Pharmacists in 2023 report embraced

Pharmacists in 2023

Pharmacists are underutilised in the Australian healthcare system and should be able to practise their skills to their full scope, says Dr Richard Di Natale, the leader of the Australian Greens.

Dr Di Natale, a GP before entering parliament, was speaking at last week’s launch of PSA’s Pharmacists in 2023 report.

‘Pharmacists have always played a critical role in the healthcare system, but the profession of pharmacy is underutilised, and we need to do everything that we can to ensure that one of the most highly trained and respected healthcare professionals in the community are able to utilise those skills much more broadly,’ Dr Di Natale said.

Referring to the Medicines Safety: Take Care report, Dr Di Natale said it was pretty remarkable that much of the burden of disease in our hospital system and emergency departments is the result of people experiencing adverse reactions from medicines.

Citing the $1.4 billion dollars spent annually due to medicine misadventure, Di Natale stated, ‘Everytime we talk about supporting pharmacists in playing a more active role in this space, we keep talking about the cost involved in doing that, but never about the costs of not doing that – $1.4 billion dollars, however, is a huge cost to our healthcare system.’

Dr Di Natale noted that 2023, in fact, isn’t that far away – and that the 11 key actions outlined in the Pharmacists in 2023 report need to be taken to allow pharmacists to do their job effectively.

‘Pharmacists are well respected and trusted by the community, as well as being strong advocates for evidence-based policy.

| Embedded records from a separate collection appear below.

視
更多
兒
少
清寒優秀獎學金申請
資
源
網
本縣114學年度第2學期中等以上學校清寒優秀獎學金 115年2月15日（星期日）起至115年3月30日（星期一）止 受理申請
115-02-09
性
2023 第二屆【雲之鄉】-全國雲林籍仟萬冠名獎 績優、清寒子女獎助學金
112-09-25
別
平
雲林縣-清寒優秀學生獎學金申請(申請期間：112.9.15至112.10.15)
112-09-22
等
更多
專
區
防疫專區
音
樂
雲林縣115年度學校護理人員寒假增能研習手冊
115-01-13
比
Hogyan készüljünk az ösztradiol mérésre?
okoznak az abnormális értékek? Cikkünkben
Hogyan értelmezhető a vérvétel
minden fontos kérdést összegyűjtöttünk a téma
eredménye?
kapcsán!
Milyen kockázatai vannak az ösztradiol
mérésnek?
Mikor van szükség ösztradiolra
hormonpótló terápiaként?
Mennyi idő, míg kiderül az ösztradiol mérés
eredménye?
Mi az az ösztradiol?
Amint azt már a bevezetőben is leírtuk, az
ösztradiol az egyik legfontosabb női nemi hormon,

The 2023 report shows that pharmacists have a much bigger role to play within our healthcare system, and we do support expanding the scope of pharmacists.’

This support, Dr Di Natale stated, extends to funding.

‘We do support the call in the report for additional funding to recognise the value that pharmacists bring, but we need to make sure that the funding model is transparent and makes it very clear what is being funded and the reasons behind it.’  

Dr Di Natale said that he looks forward to a continued relationship with PSA, and acknowledges the organisation’s work in contributing to the national debate for evidence-based policy.

‘Your voice in the debate as trusted healthcare professionals – people trained in science with a strong evidence-base and wanting to advance the cause of good public health policy – is so critical. I look forward to continuing on in that journey over the coming years.’

Also speaking at the launch was Emma McBride, Labor Member for Dobell. Previously a pharmacist for ten years in Wyong Hospital on the NSW Central Coast, Ms McBride was the deputy director of pharmacy for the Central Coast local health district prior to her election to parliament.

‘I am delighted to join the launch of your report, Pharmacists in 2023: for patients, for our profession, for Australia’s health system,’ Ms McBride said.

‘Pharmacy is a dynamic profession. As the report highlights, the rapid pace of change and advances in treatment mean that medicines are now the most common medical intervention in healthcare. Diseases that were life-threatening when I set out in my career 20 years ago can now be safely treated and managed. This makes the role of pharmacists as medicines experts critical to the health and well-being of all Australians.’

Ms McBride said that there has been a lot of consultation and discussion around healthcare, but, as specified in the Pharmacists in 2023 report, it is now time for action.

As previously reported, Federal Minister for Health Greg Hunt also commended PSA for the report, while announcing the PSA would be first time signatories to the Seventh Community Pharmacy Agreement (7CPA)

In a post-launch statement, Leanne Wells, CEO of the Consumers Health Forum of Australia, also spoke highly of the report. Ms Wells said that the Pharmacists in 2023 report, ‘Advocates more patient-centric care which the Consumers Health Forum strongly supports. The role of the pharmacists as dispensers, quality use of medicines advisers and deliverers of aspects of primary health care is an important area of reform.’